Consiglio di Stato, sez. VII, sentenza 23 agosto 2024, n. 7220
PRINCIPIO DI DIRITTO
La volontà di obbligarsi della P.A. non può desumersi per implicito da fatti o atti,
dovendo essere manifestata nelle forme richieste dalla legge, tra le quali l’atto scritto ad substantiam, e pertanto nei confronti di essa non è configurabile il rinnovo tacito del contratto, né rileva, per la formazione del contratto stesso, un mero comportamento concludente, anche se protrattosi per anni
TESTO RILEVANTE DELLA DECISIONE
Le doglianze non sono suscettibili di positivo apprezzamento.
Il diniego impugnato, innanzitutto, ha correttamente richiamato l’insegnamento giurisprudenziale, il quale esclude che, in presenza di un’istanza di rinnovo della concessione di bene pubblico, si possa configurare un rinnovo tacito o per facta concludentia, ovvero un rinnovo automatico.
Sotto il primo profilo, occorre richiamare il principio giuridico “secondo cui la volontà
di obbligarsi della P.A. non può desumersi per implicito da fatti o atti, dovendo essere manifestata nelle forme richieste dalla legge, tra le quali l’atto scritto ad substantiam, e pertanto nei confronti di essa non è configurabile il rinnovo tacito del contratto, né rileva, per la formazione del contratto stesso, un mero comportamento concludente, anche se protrattosi per anni” (così Cass. civ., Sez. III, 11 novembre 2015, n. 22994, citata dal diniego impugnato; nello stesso senso v. pure Cass. civ., Sez. III, 10 giugno 2005, n.12323; id., 12 febbraio 2002, n. 1970; id., 11 gennaio 2000, n. 188).
Dunque, non rileva la circostanza – su cui l’appellante insiste nella memoria finale –
che a seguito dall’istanza di rinnovo presentata dalla FIMA nel 2010, Roma Capitale le abbia comunicato la nuova indennità d’uso e che il relativo importo sia stato accettato dal Presidente della Fondazione con nota acquisita al protocollo il 14 marzo 2013.

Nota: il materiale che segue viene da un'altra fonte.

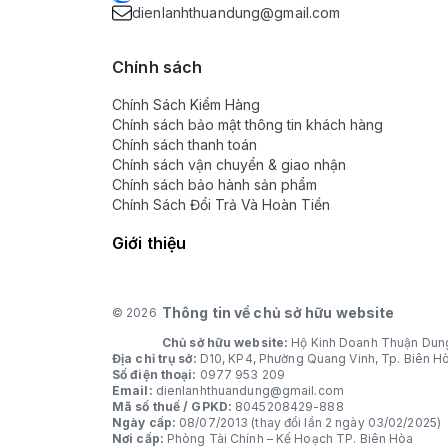
dienlanhthuandung@gmail.com
Chính sách
Chính Sách Kiểm Hàng
Chính sách bảo mật thông tin khách hàng
Chính sách thanh toán
Chính sách vận chuyển & giao nhận
Chính sách bảo hành sản phẩm
Chính Sách Đổi Trả Và Hoàn Tiền
Giới thiệu
Thông tin về chủ sở hữu website
© 2026
Chủ sở hữu website:
Hộ Kinh Doanh Thuận Dun
Địa chỉ trụ sở:
D10, KP4, Phường Quang Vinh, Tp. Biên H
Số điện thoại:
0977 953 209
Email:
dienlanhthuandung@gmail.com
Mã số thuế / GPKD:
8045208429-888
Ngày cấp:
08/07/2013 (thay đổi lần 2 ngày 03/02/2025)
Nơi cấp:
Phòng Tài Chính – Kế Hoạch TP. Biên Hòa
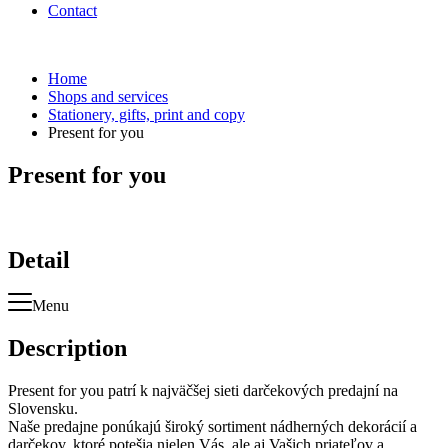
Contact
Home
Shops and services
Stationery, gifts, print and copy
Present for you
Present for you
Detail
Menu
Description
Present for you patrí k najväčšej sieti darčekových predajní na
Slovensku.
Naše predajne ponúkajú široký sortiment nádherných dekorácií a
darčekov, ktoré potešia nielen Vás, ale aj Vašich priateľov a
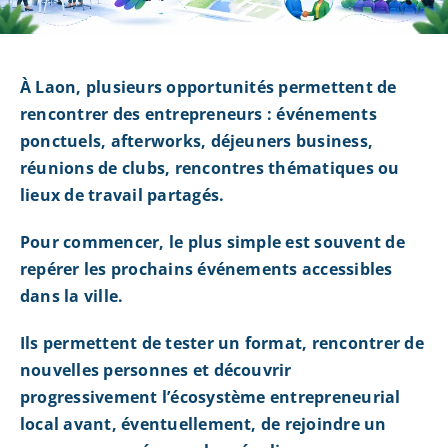
À Laon, plusieurs opportunités permettent de
rencontrer des entrepreneurs : événements
ponctuels, afterworks, déjeuners business,
réunions de clubs, rencontres thématiques ou
lieux de travail partagés.
Pour commencer, le plus simple est souvent de
repérer les prochains événements accessibles
dans la ville.
Ils permettent de tester un format, rencontrer de
nouvelles personnes et découvrir
progressivement l’écosystème entrepreneurial
local avant, éventuellement, de rejoindre un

La giurisprudenza di questo Consiglio, del resto, ha costantemente affermato che il
pagamento dei canoni dopo l’intervenuta scadenza del titolo non può considerarsi, di per sé, come rinnovo tacito della concessione (cfr. C.d.S., Sez. II, 18 luglio 2019, n. 5076; Sez. V, 30 luglio 2018, n. 4662; Sez. VI, 9 giugno 2014, n. 2933), assumendo esso il significato di incameramento di quanto dovuto a parziale ristoro della persistente occupazione del bene (C.d.S., Sez. VI, 6 agosto 2013, n. 4098).